| Texto do documento |
..............................
Hoje nos despedimos de uma figura inestimável não só para Ilhéus, para toda a região sul da Bahia. André Rosa, professor, pesquisador e escritor excepcional, deixa um legado profundamente enraizado na pesquisa histórica, na educação e na preservação cultural. Com uma formação sólida, adquirida através de sua graduação e pós-graduação em História pela Universidade Estadual de Santa Cruz, seguidas de um mestrado e doutorado pela Universidade Federal da Bahia, onde também completou seu pós-doutorado, André se estabeleceu como uma autoridade em sua área. Ele era apaixonado por estudar, ensinar e narrar a história.

Conheci André em 2009, durante as filmagens do meu primeiro documentário, “Nos Trilhos do Tempo”, que conta a história da esquecida ferrovia da cidade de Ilhéus, desativada em 1964. Nesse filme, André não foi apenas um entrevistado; ele foi uma voz guia que, com profundo conhecimento, conduziu a narrativa acadêmica, entrelaçando-a com as experiências de quem viveu às margens da ferrovia. Seu depoimento, feito ao lado do último vagão abandonado, ajudou a resgatar a memória da ferrovia como um símbolo de identidades e história.

André partiu cedo, aos 57 anos, no dia 07 de abril de 2024, devido a uma parada cardiorrespiratória. Mesmo partindo prematuramente, deixou um vasto legado. Suas obras incluem títulos como “Ilhéus: Tempo, Espaço e Cultura” (1999), “Família, poder e mito” (2001), “Memória e Identidade” (2005), “Morte e Gênero: estudos sobre a obra de Jorge Amado” (2012), “In Memoriam: urbanismo, literatura e morte” (2018) e a cartilha “Samba de Terreiro: memória e identidade afro-brasileira no litoral sul da Bahia” (2015), além de “Quintais do Tempo” (2012) e “Inventário do Caos” (2019), na área da literatura. Como membro da Academia de Letras de Ilhéus e do Instituto Histórico e Geográfico de Ilhéus. Membro da Academia de Letras de Ilhéus e do Instituto Histórico e Geográfico de Ilhéus.

André Rosa deixa para trás não apenas um arquivo de publicações e um impacto na comunidade acadêmica, mas também um exemplo de dedicação. Através de seu trabalho como historiador e educador, ele inspirou inúmeras pessoas a olharem para o passado com curiosidade e respeito, buscando compreender melhor as narrativas que compõem nossa identidade coletiva.

Que sua memória continue a inspirar futuras gerações a preservar e valorizar nossa rica herança cultural. Descanse em paz, André.
..............................
Linhas extraídas de uma coleção
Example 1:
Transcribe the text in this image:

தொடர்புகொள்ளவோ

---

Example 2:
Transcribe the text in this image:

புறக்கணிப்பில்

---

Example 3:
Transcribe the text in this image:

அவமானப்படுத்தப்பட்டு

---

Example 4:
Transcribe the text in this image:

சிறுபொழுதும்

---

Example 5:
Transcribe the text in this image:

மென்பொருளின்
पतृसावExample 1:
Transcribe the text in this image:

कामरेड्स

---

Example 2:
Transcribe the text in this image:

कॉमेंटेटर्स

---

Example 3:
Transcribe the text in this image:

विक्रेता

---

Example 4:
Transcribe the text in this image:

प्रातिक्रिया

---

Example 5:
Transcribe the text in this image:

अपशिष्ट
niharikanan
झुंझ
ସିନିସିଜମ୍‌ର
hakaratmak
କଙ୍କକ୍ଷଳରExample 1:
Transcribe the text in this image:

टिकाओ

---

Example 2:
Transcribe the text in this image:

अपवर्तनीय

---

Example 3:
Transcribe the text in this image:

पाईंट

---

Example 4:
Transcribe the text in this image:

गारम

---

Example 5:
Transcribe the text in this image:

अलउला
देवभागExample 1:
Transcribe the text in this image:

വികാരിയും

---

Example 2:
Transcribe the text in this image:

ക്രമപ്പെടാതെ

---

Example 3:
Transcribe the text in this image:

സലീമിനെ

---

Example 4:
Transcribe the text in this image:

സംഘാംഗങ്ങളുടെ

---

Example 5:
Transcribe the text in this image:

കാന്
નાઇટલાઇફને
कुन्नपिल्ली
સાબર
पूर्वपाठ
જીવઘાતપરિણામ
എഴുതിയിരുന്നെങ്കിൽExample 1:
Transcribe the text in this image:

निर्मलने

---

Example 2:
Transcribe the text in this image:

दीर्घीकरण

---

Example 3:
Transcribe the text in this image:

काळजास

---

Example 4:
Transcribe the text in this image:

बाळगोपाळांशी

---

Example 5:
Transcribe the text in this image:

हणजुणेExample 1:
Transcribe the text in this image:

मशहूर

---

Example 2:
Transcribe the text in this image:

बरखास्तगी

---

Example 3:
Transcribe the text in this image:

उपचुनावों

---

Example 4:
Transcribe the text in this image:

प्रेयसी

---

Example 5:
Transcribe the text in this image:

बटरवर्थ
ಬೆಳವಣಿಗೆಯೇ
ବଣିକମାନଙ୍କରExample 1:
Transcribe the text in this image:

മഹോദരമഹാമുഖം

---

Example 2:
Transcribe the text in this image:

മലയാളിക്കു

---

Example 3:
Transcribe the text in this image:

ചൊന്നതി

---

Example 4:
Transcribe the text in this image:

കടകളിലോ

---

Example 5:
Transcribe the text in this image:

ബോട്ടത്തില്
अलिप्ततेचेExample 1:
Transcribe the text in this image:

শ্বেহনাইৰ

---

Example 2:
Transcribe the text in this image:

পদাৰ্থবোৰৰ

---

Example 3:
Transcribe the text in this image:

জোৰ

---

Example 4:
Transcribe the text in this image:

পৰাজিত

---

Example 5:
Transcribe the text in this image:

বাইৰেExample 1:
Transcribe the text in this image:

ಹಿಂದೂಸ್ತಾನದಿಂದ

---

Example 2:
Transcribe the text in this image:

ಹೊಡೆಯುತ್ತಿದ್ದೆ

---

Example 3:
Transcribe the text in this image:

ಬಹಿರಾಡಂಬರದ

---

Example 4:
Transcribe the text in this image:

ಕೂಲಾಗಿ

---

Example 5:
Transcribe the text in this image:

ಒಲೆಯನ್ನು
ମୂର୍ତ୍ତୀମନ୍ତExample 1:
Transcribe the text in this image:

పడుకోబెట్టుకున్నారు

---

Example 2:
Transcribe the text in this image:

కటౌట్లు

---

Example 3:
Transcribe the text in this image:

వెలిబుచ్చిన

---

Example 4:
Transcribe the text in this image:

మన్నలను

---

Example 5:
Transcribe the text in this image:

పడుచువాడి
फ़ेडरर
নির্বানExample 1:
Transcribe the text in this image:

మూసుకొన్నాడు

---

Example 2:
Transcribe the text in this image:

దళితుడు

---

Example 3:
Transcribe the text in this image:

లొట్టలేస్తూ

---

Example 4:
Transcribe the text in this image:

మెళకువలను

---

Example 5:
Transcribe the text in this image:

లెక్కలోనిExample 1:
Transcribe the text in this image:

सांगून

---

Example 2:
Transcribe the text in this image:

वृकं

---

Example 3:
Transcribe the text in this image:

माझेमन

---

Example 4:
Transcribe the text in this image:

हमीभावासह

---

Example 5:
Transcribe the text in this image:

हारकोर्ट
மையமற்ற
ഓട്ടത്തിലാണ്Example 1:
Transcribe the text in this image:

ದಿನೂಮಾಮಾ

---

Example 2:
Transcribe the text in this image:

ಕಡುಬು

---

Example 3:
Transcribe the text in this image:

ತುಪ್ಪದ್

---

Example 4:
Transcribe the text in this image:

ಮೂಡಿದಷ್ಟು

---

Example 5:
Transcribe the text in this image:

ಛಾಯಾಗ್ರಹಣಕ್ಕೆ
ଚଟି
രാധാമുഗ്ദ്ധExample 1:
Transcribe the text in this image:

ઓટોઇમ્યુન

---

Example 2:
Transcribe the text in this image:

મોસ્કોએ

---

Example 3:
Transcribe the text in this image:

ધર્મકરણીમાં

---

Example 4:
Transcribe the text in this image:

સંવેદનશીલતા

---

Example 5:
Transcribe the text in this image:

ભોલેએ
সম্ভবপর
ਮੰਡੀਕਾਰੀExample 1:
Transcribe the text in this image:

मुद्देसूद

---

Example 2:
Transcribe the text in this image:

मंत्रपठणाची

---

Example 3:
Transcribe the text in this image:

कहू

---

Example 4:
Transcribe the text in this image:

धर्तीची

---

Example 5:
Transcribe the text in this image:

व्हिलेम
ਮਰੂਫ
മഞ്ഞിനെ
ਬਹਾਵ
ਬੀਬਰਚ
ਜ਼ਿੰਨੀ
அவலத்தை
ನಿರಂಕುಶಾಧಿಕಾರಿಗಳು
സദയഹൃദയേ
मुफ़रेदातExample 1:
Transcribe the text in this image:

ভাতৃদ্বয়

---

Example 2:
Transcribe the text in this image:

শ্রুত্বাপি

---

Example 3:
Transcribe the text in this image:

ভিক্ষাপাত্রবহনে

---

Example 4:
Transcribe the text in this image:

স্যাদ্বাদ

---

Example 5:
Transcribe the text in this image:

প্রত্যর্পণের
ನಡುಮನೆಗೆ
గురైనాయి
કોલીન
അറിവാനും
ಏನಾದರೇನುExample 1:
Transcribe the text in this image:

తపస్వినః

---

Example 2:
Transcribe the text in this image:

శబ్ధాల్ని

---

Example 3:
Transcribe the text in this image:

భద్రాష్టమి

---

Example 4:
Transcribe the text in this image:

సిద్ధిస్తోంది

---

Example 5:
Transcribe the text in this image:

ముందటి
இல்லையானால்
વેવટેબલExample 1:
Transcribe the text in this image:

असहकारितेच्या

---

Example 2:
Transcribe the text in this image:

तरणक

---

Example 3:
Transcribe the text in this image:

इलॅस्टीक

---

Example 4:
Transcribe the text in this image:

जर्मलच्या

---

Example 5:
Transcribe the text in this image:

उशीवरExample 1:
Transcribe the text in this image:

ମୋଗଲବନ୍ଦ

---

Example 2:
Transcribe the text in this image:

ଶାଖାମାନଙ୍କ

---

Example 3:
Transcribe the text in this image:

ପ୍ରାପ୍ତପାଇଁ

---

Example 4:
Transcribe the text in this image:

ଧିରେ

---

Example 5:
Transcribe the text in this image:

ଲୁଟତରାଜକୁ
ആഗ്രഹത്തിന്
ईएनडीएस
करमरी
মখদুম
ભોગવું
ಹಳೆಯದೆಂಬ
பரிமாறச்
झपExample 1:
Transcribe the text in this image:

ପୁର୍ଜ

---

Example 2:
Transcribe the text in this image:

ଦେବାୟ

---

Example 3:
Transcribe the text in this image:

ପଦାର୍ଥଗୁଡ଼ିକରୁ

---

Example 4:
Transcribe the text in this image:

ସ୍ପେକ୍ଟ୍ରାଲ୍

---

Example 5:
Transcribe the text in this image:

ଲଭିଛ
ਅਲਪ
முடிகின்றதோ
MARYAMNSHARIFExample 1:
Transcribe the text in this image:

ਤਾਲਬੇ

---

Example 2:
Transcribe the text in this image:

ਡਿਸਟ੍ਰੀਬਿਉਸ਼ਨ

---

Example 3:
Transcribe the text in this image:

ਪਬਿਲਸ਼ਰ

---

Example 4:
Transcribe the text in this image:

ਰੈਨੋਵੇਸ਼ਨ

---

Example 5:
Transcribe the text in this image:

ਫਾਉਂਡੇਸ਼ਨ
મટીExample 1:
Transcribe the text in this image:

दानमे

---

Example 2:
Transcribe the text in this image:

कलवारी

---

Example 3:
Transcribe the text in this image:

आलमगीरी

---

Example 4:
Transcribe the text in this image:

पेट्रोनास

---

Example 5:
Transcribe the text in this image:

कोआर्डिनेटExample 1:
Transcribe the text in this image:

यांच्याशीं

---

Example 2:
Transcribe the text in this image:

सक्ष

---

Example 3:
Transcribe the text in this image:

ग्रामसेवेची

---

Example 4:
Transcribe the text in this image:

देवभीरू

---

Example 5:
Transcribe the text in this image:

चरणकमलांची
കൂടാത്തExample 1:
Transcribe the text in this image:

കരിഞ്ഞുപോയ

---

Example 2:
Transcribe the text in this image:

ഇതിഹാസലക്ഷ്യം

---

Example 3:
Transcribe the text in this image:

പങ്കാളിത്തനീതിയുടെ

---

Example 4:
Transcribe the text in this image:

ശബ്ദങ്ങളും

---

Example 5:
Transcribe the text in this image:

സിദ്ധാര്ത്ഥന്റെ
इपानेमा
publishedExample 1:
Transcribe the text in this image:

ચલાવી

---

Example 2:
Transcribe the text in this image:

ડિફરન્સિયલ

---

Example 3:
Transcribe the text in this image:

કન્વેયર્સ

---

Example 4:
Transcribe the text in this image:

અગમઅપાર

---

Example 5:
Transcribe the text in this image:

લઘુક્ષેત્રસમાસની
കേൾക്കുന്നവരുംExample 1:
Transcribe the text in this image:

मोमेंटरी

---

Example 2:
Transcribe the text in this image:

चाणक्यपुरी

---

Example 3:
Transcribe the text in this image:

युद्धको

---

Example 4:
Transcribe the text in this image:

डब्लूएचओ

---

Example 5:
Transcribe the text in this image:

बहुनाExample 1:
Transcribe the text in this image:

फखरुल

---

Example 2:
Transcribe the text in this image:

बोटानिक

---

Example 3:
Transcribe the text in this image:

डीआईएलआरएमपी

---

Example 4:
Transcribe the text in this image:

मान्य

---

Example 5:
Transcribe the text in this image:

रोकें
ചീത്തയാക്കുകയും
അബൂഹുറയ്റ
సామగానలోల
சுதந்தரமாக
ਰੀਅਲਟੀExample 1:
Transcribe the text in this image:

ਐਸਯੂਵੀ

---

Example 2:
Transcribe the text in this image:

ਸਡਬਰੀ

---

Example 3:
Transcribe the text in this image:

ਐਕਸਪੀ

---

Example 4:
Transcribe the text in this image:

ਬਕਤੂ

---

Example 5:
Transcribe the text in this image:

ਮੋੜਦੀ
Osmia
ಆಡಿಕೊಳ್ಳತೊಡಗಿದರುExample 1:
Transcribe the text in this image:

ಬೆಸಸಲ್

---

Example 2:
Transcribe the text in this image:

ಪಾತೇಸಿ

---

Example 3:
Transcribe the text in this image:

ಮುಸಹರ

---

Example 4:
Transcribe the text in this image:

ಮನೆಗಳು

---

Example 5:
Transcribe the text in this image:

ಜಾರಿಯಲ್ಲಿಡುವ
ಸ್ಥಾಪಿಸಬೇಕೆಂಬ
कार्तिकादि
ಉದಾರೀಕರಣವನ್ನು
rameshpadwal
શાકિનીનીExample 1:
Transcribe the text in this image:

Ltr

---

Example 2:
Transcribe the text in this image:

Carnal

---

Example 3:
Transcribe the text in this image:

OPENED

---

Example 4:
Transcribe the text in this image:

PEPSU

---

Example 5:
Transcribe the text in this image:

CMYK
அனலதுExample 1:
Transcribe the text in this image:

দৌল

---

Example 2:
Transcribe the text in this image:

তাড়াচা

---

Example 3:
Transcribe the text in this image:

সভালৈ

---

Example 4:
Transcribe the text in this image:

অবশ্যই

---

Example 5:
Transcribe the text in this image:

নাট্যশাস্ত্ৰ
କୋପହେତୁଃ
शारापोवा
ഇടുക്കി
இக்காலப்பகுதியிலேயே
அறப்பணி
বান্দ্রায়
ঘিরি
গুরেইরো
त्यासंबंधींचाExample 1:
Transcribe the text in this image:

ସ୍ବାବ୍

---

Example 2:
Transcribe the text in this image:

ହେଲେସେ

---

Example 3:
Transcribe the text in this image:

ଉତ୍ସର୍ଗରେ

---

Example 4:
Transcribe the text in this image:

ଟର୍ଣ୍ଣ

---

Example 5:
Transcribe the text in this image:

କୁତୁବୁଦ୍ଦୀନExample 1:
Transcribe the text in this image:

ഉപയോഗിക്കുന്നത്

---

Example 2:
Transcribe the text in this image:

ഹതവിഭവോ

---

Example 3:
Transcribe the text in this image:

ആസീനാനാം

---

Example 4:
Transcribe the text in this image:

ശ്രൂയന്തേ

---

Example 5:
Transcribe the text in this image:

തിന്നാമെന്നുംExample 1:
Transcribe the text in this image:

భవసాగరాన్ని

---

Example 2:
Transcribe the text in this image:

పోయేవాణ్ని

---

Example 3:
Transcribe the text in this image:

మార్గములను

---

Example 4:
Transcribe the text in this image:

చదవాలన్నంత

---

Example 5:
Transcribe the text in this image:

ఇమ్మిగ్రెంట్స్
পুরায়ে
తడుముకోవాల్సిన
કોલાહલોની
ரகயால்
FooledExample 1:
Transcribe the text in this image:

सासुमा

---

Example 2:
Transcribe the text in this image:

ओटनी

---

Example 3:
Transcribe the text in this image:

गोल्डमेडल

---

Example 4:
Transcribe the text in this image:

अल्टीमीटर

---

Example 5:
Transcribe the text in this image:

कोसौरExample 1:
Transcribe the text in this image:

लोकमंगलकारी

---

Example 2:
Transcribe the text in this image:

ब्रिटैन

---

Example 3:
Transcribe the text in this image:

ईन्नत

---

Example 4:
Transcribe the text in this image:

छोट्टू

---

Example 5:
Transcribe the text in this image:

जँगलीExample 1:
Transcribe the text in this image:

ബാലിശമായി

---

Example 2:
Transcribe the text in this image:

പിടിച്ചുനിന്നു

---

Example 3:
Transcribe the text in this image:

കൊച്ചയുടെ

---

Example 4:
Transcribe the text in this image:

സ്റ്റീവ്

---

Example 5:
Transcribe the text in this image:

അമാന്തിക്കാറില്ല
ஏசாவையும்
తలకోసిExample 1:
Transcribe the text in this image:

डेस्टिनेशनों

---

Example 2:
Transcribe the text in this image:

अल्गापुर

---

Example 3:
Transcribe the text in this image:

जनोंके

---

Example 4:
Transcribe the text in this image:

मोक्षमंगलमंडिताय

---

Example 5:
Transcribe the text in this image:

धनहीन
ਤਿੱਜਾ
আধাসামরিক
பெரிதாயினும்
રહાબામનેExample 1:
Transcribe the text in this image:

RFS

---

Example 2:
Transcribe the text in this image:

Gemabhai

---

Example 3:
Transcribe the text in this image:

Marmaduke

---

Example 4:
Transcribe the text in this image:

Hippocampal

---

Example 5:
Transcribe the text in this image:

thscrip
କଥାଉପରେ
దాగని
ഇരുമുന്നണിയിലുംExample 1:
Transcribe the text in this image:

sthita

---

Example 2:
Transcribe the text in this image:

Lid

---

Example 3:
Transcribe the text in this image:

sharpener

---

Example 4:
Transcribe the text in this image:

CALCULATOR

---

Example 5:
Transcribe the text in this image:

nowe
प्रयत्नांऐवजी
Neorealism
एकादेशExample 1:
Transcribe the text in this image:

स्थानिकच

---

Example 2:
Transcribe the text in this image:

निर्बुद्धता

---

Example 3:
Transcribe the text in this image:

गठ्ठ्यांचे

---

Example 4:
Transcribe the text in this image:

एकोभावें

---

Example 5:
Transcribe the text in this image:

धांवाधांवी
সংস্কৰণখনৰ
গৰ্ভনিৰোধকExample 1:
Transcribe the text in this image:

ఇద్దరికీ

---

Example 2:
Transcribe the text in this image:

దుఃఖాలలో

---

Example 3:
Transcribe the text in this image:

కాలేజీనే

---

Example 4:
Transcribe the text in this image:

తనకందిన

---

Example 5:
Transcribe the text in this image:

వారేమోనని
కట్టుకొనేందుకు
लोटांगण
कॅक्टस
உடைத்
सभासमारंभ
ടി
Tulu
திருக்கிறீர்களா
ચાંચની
..............................
| Enunciado da tarefa |
Reescreva o trecho do texto sobre André Rosa de "André Rosa deixa" até "nossa identidade coletiva.", substituindo "historiador" por "estudioso".

| Resposta esperada |
André Rosa deixa para trás não apenas um arquivo de publicações e um impacto na comunidade acadêmica, mas também um exemplo de dedicação. Através de seu trabalho como estudioso e educador, ele inspirou inúmeras pessoas a olharem para o passado com curiosidade e respeito, buscando compreender melhor as narrativas que compõem nossa identidade coletiva.